Given request: Copy the rows below without changes, from the line containing "collectors: T. Feuerer" up to and including the line containing "class: Phaeophyceae".

* * * *

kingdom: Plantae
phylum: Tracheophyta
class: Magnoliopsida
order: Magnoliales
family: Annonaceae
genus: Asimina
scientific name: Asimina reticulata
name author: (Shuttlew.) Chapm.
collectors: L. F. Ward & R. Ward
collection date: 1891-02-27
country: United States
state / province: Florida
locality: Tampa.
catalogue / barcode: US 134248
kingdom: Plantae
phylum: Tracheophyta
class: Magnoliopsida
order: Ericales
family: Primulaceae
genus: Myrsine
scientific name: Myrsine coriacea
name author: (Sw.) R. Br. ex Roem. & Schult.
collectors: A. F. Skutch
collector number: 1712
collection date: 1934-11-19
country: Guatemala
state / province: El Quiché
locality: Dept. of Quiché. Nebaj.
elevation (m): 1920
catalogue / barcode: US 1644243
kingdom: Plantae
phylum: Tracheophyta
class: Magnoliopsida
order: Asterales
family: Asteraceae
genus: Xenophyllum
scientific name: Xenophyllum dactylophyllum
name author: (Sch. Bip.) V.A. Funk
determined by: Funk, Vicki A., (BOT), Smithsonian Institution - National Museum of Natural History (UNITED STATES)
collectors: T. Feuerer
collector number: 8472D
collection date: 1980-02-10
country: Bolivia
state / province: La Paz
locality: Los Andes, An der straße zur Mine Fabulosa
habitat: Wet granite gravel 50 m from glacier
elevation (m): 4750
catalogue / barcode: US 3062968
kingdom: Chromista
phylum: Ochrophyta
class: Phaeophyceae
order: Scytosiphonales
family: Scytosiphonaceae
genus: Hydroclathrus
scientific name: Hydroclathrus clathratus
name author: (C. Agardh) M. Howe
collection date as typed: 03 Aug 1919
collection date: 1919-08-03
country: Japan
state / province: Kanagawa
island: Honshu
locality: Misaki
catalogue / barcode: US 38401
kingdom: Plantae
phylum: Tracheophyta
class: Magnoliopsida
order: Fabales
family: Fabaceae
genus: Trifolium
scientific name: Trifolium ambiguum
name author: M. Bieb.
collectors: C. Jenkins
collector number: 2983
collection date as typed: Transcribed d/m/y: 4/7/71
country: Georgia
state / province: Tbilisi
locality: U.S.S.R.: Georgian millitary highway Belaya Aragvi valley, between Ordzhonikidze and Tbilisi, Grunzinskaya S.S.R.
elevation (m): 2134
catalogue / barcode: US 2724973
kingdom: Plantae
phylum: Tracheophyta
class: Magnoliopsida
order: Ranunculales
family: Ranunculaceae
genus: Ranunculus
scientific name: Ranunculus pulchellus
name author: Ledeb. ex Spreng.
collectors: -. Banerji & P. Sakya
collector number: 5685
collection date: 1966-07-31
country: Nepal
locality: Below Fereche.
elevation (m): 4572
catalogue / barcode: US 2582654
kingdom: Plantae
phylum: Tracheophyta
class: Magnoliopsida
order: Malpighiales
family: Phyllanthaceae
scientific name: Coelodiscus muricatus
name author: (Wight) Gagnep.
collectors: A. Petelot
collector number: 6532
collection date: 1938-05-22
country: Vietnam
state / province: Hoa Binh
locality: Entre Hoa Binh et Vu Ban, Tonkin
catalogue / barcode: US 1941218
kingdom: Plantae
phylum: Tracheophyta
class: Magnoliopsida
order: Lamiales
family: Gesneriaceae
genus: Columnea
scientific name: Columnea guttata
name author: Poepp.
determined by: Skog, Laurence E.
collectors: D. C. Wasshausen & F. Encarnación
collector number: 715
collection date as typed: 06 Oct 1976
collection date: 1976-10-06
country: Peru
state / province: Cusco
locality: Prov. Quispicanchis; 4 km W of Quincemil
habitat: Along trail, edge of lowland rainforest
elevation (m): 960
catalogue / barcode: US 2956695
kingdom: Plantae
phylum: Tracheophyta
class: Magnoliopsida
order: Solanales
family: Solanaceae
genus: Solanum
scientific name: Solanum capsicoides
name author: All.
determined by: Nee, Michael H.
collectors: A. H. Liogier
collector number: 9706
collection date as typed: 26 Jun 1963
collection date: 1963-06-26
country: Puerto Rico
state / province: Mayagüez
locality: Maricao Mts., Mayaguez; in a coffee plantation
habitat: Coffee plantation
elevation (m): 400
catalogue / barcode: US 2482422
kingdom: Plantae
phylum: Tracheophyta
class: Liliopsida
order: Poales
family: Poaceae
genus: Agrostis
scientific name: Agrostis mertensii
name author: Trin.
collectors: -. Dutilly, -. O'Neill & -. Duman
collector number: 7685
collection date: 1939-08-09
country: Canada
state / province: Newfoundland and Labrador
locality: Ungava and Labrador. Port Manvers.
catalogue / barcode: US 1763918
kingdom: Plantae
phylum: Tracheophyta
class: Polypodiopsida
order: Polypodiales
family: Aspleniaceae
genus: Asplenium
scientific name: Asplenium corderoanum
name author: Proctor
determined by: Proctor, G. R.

* * * *

Result for this exercise:
collectors: T. Feuerer
collector number: 8472D
collection date: 1980-02-10
country: Bolivia
state / province: La Paz
locality: Los Andes, An der straße zur Mine Fabulosa
habitat: Wet granite gravel 50 m from glacier
elevation (m): 4750
catalogue / barcode: US 3062968
kingdom: Chromista
phylum: Ochrophyta
class: Phaeophyceae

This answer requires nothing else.